One major study in Sweden, which is in line with other research on the subject, looked at the health records of nearly a million young people and found that children from single-parent families had twice the incidence of psychiatric illness, suicide attempts and alcohol abuse problems compared with those from two-parent homes [source: Meikle]. Other studies have shown that kids living with single parents have lower self-esteem.
What factors tend to trigger these psychological problems? Divorce remains a common reason why a parent ends up single. It's not unusual for children to be exposed to -- or even drawn into -- the conflict that happens between parents before, during and after a breakup. Some parents may pressure children to choose sides, which can leave them feeling guilty or abandoned [source: Bromfield].

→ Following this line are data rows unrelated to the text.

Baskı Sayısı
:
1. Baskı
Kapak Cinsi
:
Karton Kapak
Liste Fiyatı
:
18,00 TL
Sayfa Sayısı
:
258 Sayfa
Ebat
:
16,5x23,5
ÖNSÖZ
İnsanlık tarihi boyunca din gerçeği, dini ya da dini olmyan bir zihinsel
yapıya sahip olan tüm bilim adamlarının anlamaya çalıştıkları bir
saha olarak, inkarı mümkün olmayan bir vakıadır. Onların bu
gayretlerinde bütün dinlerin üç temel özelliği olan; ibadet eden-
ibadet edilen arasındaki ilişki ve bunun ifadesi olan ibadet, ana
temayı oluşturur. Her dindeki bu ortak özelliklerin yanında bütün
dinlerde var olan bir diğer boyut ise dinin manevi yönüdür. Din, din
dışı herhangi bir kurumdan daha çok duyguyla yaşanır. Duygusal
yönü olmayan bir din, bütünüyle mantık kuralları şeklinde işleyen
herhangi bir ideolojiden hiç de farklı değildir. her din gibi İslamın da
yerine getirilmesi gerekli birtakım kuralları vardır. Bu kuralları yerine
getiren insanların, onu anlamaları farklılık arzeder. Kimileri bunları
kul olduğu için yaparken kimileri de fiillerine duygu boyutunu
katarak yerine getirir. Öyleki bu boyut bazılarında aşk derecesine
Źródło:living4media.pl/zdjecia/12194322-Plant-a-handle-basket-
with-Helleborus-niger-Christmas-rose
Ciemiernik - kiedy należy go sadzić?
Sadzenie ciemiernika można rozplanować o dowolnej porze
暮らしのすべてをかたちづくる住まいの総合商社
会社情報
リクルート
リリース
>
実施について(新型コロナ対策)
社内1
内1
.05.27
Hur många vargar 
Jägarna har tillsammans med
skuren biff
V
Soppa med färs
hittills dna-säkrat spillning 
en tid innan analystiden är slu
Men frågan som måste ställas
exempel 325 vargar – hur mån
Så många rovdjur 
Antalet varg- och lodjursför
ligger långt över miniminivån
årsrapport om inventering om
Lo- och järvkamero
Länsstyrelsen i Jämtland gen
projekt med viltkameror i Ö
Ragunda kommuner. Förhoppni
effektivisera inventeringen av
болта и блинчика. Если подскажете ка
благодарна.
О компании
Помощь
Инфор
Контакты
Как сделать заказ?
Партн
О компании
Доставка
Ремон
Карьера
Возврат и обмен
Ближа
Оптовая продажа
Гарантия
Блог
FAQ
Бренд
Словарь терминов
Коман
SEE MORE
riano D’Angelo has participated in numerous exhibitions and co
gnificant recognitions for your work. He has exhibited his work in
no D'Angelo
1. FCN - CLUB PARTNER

Another risk factor is lack of family stability. Single parents are more likely to move or experience other disruptions that can affect children. A parent may remarry, for example, or live with a succession of partners. Children thrive on stability. Uncertainty and emotional turmoil can increase the chance of psychological pitfalls.
Here are some things a single parent can do to protect kids from these risk factors:
- Talk (and Listen) to children. Explain any changes that are taking place. One study showed that in only 5 percent of cases did parents explain to their children why they were divorcing or listen to their questions [source: Parenting 24/7].
- Shield kids from parental conflict. Don't ask them to take sides. Try to find a way to work with your ex-spouse.
- Pay attention to your own feelings.You may be burdened with guilt and self-loathing because your marriage or relationship failed. These attitudes can be contagious. If necessary, see a counselor to work through issues.
- Accentuate the positive. Children in a single-parent home often take on more responsibility, which can teach them independence. Be sure to recognize their contributions and be generous with praise.